Since the NG collective mode is a massless particle, its condensation in the vacuum does not add energy to it: the stability of the ordering is thus insured. As a further consequence, infinitely many vacua with different degrees of order may exist, corresponding to different densities of the condensate. In the infinite volume limit they are each other physically (unitarily) inequivalent and thus they represent possible, different physical phases of the system: this appears as a complex system equipped with many macroscopic configurations. The actual phase in which the system sits is selected by some external agent among the many available minimum energy states. In other words, such an agent acts as a trigger of the spontaneous breakdown of symmetry process with the consequent condensation in the ground state of the NG modes, and in this way it induces the dynamical process of the ground state ordering. Different external inputs or agents may thus lead to different degrees of vacuum ordering, namely to different phases of the system.
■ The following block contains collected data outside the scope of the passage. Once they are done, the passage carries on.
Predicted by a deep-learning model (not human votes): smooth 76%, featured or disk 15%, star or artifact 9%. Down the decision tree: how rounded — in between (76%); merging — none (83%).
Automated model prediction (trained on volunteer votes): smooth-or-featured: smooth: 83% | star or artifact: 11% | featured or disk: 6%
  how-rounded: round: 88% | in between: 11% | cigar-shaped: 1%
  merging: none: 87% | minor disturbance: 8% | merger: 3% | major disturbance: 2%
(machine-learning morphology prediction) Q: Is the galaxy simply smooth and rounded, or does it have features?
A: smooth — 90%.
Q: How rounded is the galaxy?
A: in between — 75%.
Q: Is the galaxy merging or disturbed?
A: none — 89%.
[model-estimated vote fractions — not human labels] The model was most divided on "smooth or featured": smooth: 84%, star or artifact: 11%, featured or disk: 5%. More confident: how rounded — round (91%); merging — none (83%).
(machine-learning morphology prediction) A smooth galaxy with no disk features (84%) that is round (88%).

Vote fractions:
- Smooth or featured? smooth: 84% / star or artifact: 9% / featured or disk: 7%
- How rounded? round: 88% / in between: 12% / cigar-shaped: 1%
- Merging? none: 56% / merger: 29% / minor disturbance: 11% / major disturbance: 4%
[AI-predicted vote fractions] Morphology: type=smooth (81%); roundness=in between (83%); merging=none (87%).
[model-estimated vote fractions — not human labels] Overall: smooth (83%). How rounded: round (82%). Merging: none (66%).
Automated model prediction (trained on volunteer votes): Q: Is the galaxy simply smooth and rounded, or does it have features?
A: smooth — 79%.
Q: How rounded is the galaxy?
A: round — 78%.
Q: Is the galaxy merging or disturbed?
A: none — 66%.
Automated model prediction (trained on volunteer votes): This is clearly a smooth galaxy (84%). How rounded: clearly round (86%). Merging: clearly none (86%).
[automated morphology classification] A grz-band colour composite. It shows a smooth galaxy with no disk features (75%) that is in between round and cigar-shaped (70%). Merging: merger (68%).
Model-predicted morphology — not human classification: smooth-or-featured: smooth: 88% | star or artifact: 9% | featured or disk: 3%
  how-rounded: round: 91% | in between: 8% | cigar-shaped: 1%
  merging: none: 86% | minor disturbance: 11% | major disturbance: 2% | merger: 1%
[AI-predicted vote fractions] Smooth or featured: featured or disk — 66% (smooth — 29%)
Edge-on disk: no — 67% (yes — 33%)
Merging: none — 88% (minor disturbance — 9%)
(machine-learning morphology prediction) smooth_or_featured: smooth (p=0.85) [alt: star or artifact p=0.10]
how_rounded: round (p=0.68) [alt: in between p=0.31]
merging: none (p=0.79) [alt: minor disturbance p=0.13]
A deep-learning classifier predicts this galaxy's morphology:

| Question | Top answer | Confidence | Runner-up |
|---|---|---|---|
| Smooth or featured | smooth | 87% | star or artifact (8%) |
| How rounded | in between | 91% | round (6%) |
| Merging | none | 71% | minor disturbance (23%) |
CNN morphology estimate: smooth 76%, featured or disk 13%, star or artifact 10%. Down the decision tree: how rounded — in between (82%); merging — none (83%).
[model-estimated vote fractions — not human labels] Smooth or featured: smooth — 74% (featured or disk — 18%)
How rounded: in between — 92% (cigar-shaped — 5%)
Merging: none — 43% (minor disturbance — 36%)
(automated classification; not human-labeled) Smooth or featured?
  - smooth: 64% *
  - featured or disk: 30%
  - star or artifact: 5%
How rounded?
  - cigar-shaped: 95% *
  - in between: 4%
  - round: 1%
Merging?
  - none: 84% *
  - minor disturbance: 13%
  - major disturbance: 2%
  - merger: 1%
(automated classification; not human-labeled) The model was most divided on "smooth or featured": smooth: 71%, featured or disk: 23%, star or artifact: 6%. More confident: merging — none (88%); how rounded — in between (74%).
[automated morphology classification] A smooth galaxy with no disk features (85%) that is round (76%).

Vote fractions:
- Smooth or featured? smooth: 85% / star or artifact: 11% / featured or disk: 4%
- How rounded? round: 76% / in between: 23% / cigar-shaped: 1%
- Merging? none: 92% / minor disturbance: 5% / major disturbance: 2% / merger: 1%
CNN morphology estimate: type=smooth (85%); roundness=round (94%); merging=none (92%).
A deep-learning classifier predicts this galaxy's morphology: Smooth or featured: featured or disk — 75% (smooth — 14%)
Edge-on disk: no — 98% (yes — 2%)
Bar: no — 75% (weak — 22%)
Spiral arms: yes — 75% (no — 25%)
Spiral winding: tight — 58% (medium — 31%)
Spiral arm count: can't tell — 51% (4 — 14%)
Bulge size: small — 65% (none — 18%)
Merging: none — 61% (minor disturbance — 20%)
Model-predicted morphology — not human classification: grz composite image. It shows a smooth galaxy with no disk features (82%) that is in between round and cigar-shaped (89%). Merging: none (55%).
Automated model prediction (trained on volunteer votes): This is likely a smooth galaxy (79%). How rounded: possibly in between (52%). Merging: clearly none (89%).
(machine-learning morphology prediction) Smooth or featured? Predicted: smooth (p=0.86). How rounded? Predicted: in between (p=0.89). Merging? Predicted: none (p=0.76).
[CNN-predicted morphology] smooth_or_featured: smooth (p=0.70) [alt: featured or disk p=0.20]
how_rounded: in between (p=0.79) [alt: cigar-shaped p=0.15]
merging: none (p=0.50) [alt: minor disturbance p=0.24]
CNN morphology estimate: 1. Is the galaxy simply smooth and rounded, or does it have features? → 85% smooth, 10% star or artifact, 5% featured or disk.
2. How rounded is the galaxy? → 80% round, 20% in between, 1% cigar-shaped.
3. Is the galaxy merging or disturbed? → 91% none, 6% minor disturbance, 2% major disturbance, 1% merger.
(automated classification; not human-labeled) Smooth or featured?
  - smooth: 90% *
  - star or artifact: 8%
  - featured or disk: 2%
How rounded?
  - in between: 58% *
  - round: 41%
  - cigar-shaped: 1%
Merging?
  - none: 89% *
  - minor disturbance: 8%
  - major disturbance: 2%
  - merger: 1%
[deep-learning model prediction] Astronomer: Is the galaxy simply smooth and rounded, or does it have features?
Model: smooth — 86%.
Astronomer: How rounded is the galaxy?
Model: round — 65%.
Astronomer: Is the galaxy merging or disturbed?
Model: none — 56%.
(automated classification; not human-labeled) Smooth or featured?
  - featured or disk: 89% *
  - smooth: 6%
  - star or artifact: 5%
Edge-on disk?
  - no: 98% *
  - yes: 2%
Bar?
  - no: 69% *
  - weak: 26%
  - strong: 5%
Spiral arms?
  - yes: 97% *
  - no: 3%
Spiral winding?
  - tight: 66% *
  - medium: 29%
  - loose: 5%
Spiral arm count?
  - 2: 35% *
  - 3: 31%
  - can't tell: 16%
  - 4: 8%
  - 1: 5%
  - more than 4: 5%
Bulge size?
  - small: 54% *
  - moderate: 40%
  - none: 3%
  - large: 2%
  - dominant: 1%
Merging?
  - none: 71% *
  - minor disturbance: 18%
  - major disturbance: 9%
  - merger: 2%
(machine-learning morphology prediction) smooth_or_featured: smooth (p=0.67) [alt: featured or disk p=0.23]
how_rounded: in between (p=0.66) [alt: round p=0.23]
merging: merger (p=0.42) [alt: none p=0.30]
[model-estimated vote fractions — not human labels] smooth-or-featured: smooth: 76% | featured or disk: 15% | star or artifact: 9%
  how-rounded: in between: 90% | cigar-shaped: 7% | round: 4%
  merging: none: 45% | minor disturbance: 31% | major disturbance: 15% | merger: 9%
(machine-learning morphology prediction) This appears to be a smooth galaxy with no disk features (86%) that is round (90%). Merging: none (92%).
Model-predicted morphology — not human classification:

The order parameter is a measure of these different degrees of ground state ordering. It is a label specifying the system phase.
In summary, the external agent can be viewed as the source of the information channeled by the NG modes in the system of elementary constituents (the receiving system). Different external inputs may lead to different orderings, or to different degrees of ordering in the system: the system gets thus ordered under the action of the external agent. In this sense, conventionally I talk of ordering information.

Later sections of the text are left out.